Extracted data:
------------------------

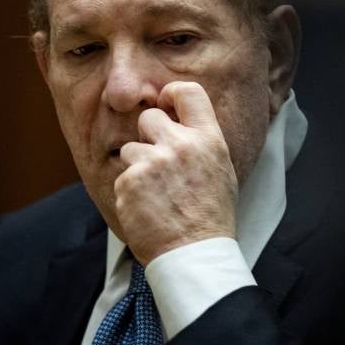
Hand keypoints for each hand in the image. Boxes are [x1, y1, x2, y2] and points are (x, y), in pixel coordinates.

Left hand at [114, 81, 237, 264]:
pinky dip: (131, 192)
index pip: (188, 92)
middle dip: (149, 136)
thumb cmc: (211, 216)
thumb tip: (182, 124)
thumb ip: (201, 142)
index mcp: (208, 139)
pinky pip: (123, 176)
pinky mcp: (130, 181)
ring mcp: (153, 162)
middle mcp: (180, 144)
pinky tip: (148, 208)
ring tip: (157, 194)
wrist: (195, 252)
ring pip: (131, 148)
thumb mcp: (221, 169)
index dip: (171, 94)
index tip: (166, 105)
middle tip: (159, 163)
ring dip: (138, 167)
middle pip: (149, 117)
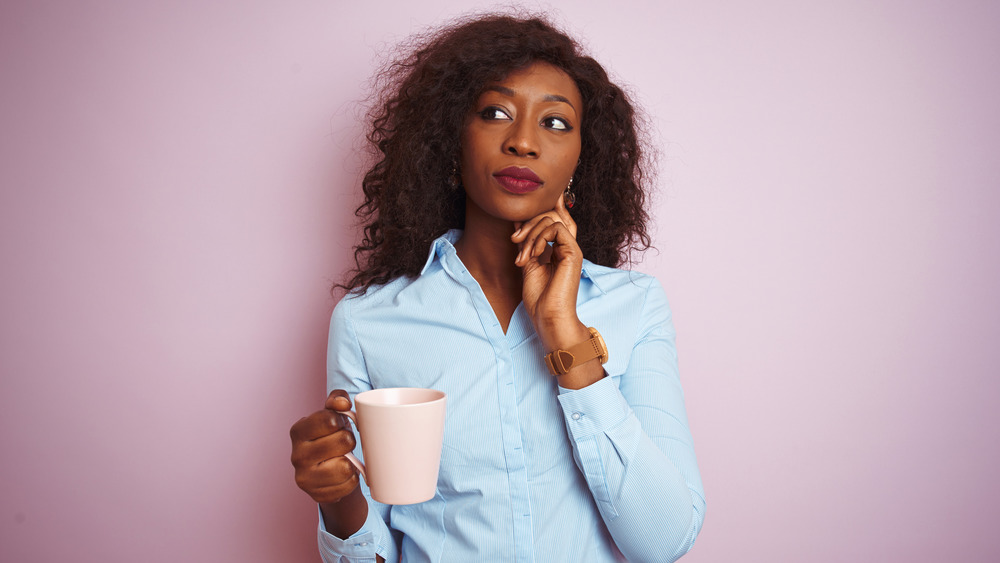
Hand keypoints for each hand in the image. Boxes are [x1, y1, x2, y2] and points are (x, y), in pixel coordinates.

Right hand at [289, 390, 360, 503]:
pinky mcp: (317, 495)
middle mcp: (297, 455)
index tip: (340, 424)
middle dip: (349, 441)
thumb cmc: (331, 437)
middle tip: (344, 443)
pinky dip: (351, 480)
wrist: (327, 471)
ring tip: (345, 459)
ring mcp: (305, 478)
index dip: (342, 420)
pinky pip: (348, 485)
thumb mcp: (332, 414)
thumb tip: (343, 403)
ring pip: (346, 466)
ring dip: (352, 462)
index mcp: (298, 431)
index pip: (330, 420)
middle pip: (343, 441)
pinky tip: (344, 475)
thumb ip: (337, 399)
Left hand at [511, 194, 589, 352]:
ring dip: (530, 234)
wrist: (548, 317)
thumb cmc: (539, 298)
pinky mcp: (573, 252)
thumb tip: (518, 223)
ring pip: (551, 219)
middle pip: (552, 215)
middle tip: (514, 239)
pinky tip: (534, 255)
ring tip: (522, 256)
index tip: (523, 211)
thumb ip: (526, 244)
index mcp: (559, 250)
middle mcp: (567, 247)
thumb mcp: (528, 264)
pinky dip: (540, 238)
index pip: (555, 220)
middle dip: (529, 222)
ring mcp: (572, 249)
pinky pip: (556, 229)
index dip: (544, 209)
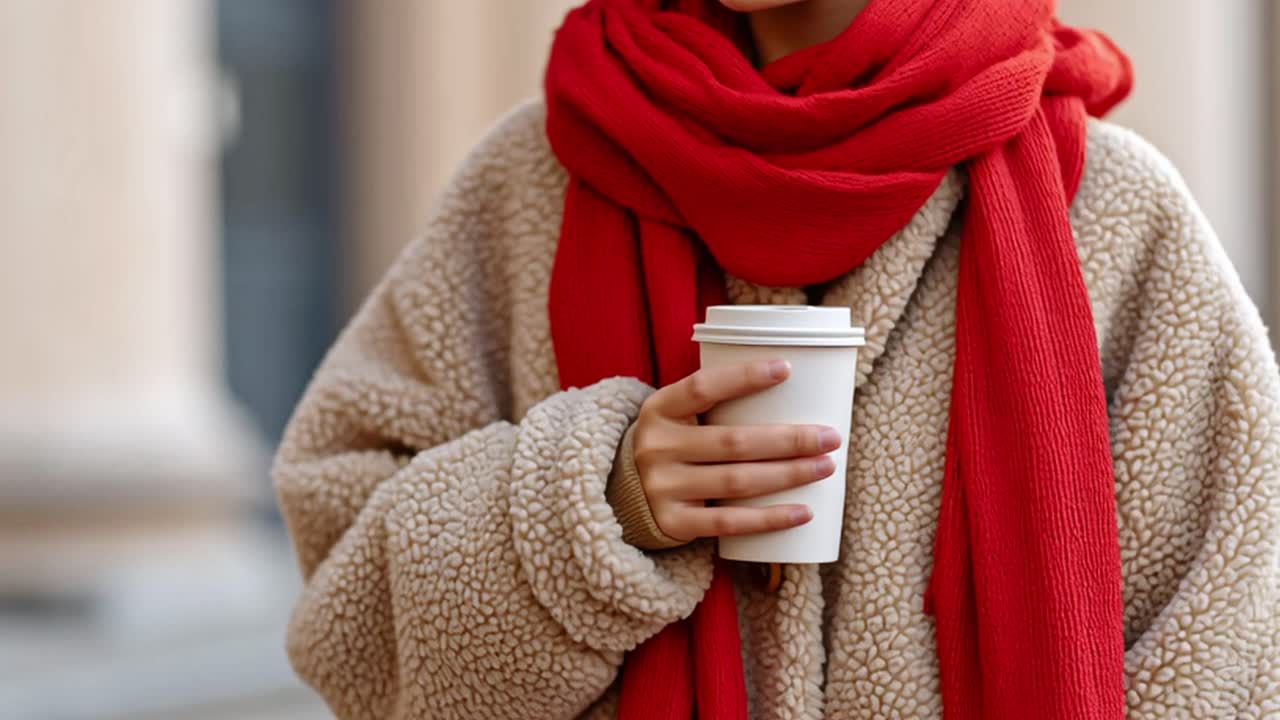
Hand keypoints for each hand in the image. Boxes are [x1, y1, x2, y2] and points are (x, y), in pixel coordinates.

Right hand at [632, 358, 841, 541]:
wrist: (622, 492)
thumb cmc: (673, 443)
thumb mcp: (676, 415)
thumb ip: (714, 402)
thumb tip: (794, 385)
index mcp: (659, 409)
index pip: (703, 387)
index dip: (744, 377)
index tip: (787, 369)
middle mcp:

------------------------

Work request: Word for word, return the material above; the pictures stay out.

Final answer:
Hand keypoints for each hand in the image. Boxes are [x1, y1, x2, y2] and points are (x, y), in pixel coordinates.

Left hand at [114, 81, 237, 264]:
pinky dip: (131, 192)
index pip: (188, 92)
middle dip: (149, 136)
thumb cmc: (211, 216)
thumb tip: (182, 124)
thumb ip: (201, 142)
index mcp: (208, 139)
pinky pip: (123, 176)
pinky mcp: (130, 181)
ring mcp: (153, 162)
middle mcp: (180, 144)
pinky tip: (148, 208)
ring tip: (157, 194)
wrist: (195, 252)
ring pip: (131, 148)
thumb mcp: (221, 169)
index dip: (171, 94)
index tip: (166, 105)
middle tip: (159, 163)
ring dip: (138, 167)
middle pip: (149, 117)
Hand keypoints for each hand in the image. Boxes are [x1, y1, x2, y2] and points are (x, y), in pixel coordinates.

Right hand at [289, 390, 360, 503]:
pinky mcp: (317, 495)
middle mcp: (297, 455)
index tip: (340, 424)
middle dip: (349, 441)
thumb cmc: (331, 437)
middle tip: (344, 443)
pinky dip: (351, 480)
wrist: (327, 471)
ring tip: (345, 459)
ring mcp: (305, 478)
index dip: (342, 420)
pinky pip: (348, 485)
thumb mcp: (332, 414)
thumb tip: (343, 403)
ring pip: (346, 466)
ring dip: (352, 462)
index mcp: (298, 431)
index pip: (330, 420)
middle pip: (343, 441)
pinky tip: (344, 475)
thumb ip: (337, 399)
Left hand at [511, 194, 589, 352]:
ring dip: (530, 234)
wrist: (548, 317)
thumb cmc: (539, 298)
pinky mcp: (573, 252)
thumb tip: (518, 223)
ring pip: (551, 219)
middle pip: (552, 215)
middle tip: (514, 239)
pinky tip: (534, 255)
ring tip: (522, 256)
index tip: (523, 211)
thumb ip: (526, 244)
index mcp: (559, 250)
middle mcp: (567, 247)
thumb mcp: (528, 264)
pinky dip: (540, 238)
index pip: (555, 220)
middle dip: (529, 222)
ring mcp: (572, 249)
pinky pip: (556, 229)
index dip: (544, 209)
Hand keypoints for each hand in the image. Boxes are [x1, y1, x2, y2] and points are (x, y), in pixel coordinates.

Right hand at [632, 358, 841, 541]:
wrist: (622, 492)
thumb cmc: (673, 443)
thumb mcp: (676, 415)
thumb ip: (714, 402)
thumb tip: (794, 385)
index mcp: (659, 409)
index pip: (703, 387)
index dip: (744, 377)
index tip: (787, 369)
middle mcp:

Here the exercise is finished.